• _Data supplied_:
★ ★ ★ ★ ★ ★ ★

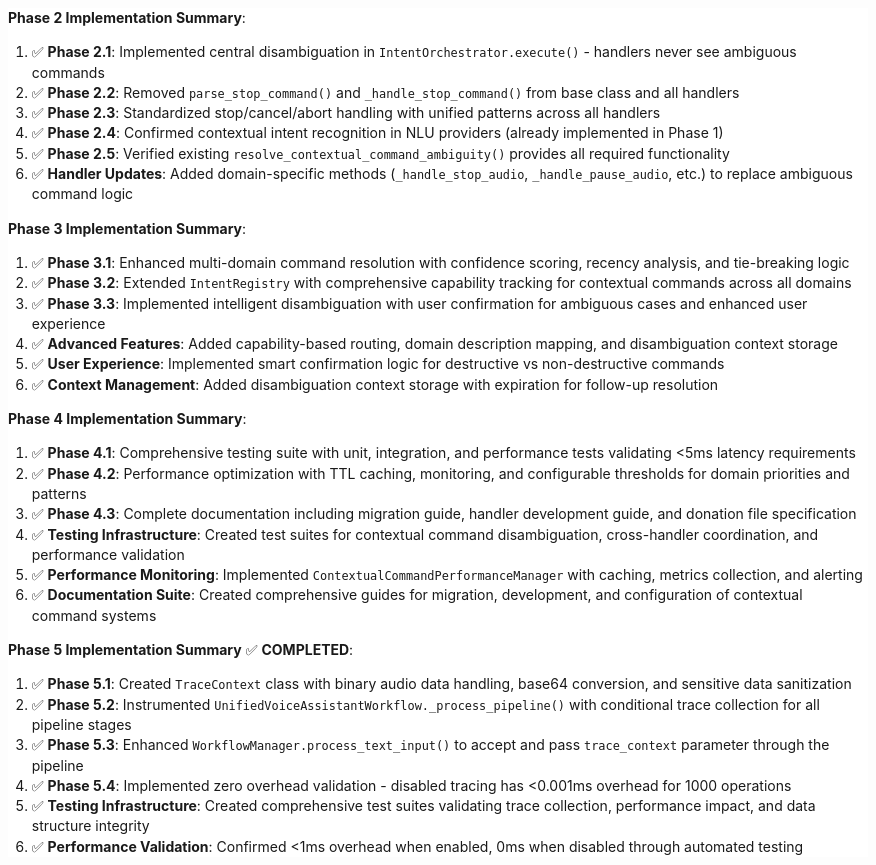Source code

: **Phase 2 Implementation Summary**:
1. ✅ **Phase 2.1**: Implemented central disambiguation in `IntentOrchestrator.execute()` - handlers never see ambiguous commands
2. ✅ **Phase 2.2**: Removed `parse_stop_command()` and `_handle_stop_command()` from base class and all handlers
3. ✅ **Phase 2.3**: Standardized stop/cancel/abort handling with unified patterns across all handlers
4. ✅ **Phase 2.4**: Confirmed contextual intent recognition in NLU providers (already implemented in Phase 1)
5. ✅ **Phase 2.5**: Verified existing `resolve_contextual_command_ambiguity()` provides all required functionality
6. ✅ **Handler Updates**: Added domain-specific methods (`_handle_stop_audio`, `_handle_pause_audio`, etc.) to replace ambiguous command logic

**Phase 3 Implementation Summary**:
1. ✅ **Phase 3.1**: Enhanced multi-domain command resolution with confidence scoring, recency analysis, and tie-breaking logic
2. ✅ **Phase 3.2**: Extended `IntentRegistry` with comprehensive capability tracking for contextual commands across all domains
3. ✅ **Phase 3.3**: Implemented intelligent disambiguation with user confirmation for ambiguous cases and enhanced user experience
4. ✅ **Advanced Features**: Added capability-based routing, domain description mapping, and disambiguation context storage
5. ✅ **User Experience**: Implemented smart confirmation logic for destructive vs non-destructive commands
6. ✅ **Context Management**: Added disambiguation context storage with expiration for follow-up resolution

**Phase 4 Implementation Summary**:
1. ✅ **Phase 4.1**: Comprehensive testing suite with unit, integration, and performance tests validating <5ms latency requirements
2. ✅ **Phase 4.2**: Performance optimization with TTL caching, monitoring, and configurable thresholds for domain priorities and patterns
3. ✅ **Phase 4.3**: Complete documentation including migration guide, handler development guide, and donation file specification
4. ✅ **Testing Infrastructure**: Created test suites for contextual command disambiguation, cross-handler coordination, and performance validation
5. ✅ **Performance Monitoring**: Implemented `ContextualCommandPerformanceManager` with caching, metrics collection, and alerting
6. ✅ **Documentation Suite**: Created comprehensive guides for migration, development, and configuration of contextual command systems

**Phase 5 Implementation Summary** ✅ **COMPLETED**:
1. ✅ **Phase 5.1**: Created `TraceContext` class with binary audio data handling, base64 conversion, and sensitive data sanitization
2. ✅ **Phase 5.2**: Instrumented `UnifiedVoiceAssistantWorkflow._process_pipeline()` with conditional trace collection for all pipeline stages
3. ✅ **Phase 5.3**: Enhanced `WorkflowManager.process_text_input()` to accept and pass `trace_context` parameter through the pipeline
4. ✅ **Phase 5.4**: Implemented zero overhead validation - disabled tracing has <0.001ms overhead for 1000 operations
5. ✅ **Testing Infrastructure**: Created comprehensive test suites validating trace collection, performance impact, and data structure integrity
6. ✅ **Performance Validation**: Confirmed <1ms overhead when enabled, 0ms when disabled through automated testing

★ ★ ★ ★ ★ ★ ★

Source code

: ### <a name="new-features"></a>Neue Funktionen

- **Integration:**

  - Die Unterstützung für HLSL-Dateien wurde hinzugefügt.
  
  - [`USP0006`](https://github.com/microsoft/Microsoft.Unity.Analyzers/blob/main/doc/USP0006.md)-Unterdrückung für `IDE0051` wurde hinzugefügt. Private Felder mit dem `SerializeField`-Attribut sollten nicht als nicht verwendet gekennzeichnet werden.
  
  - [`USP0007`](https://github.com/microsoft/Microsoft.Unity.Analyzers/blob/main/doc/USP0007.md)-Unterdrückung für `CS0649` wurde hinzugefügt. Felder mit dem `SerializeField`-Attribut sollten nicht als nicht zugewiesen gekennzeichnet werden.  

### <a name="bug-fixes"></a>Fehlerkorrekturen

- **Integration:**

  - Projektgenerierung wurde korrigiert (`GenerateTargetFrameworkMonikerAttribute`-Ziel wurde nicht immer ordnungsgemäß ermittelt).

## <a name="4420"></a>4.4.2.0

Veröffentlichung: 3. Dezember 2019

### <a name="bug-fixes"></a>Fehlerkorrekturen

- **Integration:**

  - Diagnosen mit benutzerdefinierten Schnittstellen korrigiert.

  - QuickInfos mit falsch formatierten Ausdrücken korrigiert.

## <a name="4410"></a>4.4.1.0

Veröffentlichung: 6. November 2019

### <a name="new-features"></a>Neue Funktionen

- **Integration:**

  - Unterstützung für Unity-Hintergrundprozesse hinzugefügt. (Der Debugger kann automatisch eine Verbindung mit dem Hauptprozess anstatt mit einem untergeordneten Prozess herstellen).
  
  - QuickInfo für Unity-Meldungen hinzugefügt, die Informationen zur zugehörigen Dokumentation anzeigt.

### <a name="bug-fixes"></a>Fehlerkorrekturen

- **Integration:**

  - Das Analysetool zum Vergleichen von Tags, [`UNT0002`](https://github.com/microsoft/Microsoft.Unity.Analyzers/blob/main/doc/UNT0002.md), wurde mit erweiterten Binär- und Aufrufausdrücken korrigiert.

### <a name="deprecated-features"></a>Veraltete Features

★ ★ ★ ★ ★ ★ ★

• _About this task_:
Reproduce the listing's lines starting at the line containing "5 Implementation Summary**" and ending after the line containing "1. ✅ **Phase 5.1**: Created", with "sanitization" changed to "redaction" and nothing else altered.

• _The completed task_:
**Phase 5 Implementation Summary** ✅ **COMPLETED**:
1. ✅ **Phase 5.1**: Created `TraceContext` class with binary audio data handling, base64 conversion, and sensitive data redaction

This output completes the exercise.